En parallèle, la dynamique sondagière du candidat s’essouffle, tandis que les intentions de vote pour Marine Le Pen repartent à la hausse. Passé le mois de janvier, plus aucun sondage n’annonce Éric Zemmour au second tour. Paradoxalement, il continue d’engranger des ralliements, ses soutiens politiques sont principalement issus des rangs du RN (Gilbert Collard, Stéphane Ravier, Nicolas Bay, Marion Maréchal, Jérôme Rivière, Bruno Mégret), des mouvements conservateurs et souverainistes (Philippe de Villiers, Jean-Frédéric Poisson, Christine Boutin, Laurence Trochu), identitaires (Damien Rieu, Renaud Camus) et quelques LR aussi (Guillaume Pelletier, Sébastien Meurant).

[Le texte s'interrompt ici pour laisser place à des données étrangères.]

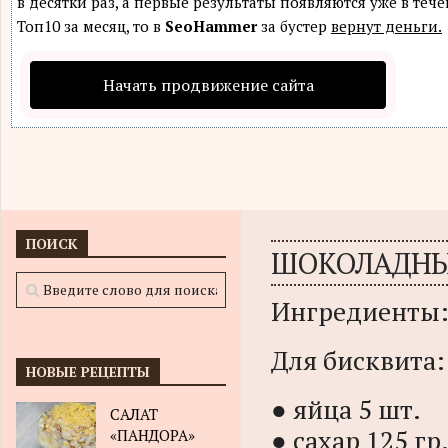
в десятки раз, а первые результаты появляются уже в теч
Топ10 за месяц, то в
SeoHammer
за бустер
вернут деньги.
Начать продвижение сайта
ПОИСК
ШОКОЛАДНЫЙ
Ингредиенты
Для бисквита:
НОВЫЕ РЕЦЕПТЫ
● яйца 5 шт.
САЛАТ
● сахар 125 гр
«ПАНДОРА»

L’éclatement de la guerre en Ukraine, fin février, le met en difficulté. Ses adversaires, notamment chez LR, ne manquent pas de rappeler certaines de ses déclarations en faveur de Vladimir Poutine. Son rétropédalage sur l’accueil des réfugiés ukrainiens, auquel il s’est d’abord opposé, est pointé du doigt. Le candidat accuse aussi des signes de fatigue : il est jugé perdant après un débat chaotique face à Valérie Pécresse sur TF1, le 10 mars. Son lapsus - « Je ne vous promettrai pas ce que je peux tenir » - lors de son passage, quatre jours plus tard, dans l’émission spéciale « La France face à la guerre » sur la première chaîne, est abondamment relayé. Fin mars, il tente un dernier coup médiatique, avec un déplacement porte de La Villette à Paris, au milieu des toxicomanes, suivi par Jean-Marc Morandini et les caméras de son ancien employeur, CNews. Il y est visé à plusieurs reprises par des huées et des tirs de projectiles.

La polémique du Trocadéro

À la même période, Éric Zemmour repasse sous la barre des 10 % dans certaines enquêtes. À la quatrième, voire la cinquième place, derrière Emmanuel Macron, Marine Le Pen, Jean-Luc Mélenchon et au coude à coude avec Valérie Pécresse. Le polémiste voit ainsi s’éloigner ses chances de qualification. Le 27 mars, un grand meeting au Trocadéro, dans les pas de Nicolas Sarkozy et François Fillon, devait lui permettre de trouver un nouveau souffle. Mais la prestation est en partie éclipsée par les « Macron assassin » que scandent ses soutiens et qu’il assure, après coup, n’avoir pas entendu. La séquence lui vaut l’une des rares piques envoyées par Emmanuel Macron durant la campagne à l’un de ses adversaires. « Deux hypothèses : l’indignité, c’est plutôt celle qui me semble la plus crédible, et ça n’est pas une surprise. La deuxième : la méconnaissance d’une réforme importante du quinquennat, le 100 % santé. Les prothèses auditives sont remboursées par la sécurité sociale […] j’invite le candidat malentendant à pouvoir s’équiper à moindres frais », raille le président sortant en marge d’un déplacement à Dijon.

Le 5 avril, sur France 2, Éric Zemmour glisse qu’il sera candidat aux législatives, ce qui pourrait laisser entendre que lui-même ne croit plus à ses chances de qualification. Avant de se rattraper aussitôt : « Je serai candidat… mais je serai au second tour et je serai élu. » Il rêvait pour sa fin de campagne d’une carte postale magistrale : une ascension jusqu’à la basilique Sainte Marie-Madeleine de Vézelay. Un déplacement finalement annulé après la mise en ligne d’une pétition de riverains contre sa venue. À la place, le candidat a dû se contenter d’un ultime rassemblement au Palais des Sports de Perpignan. Mais pour Éric Zemmour, la « colline éternelle » de Vézelay aurait sans doute été moins raide à gravir que cette présidentielle.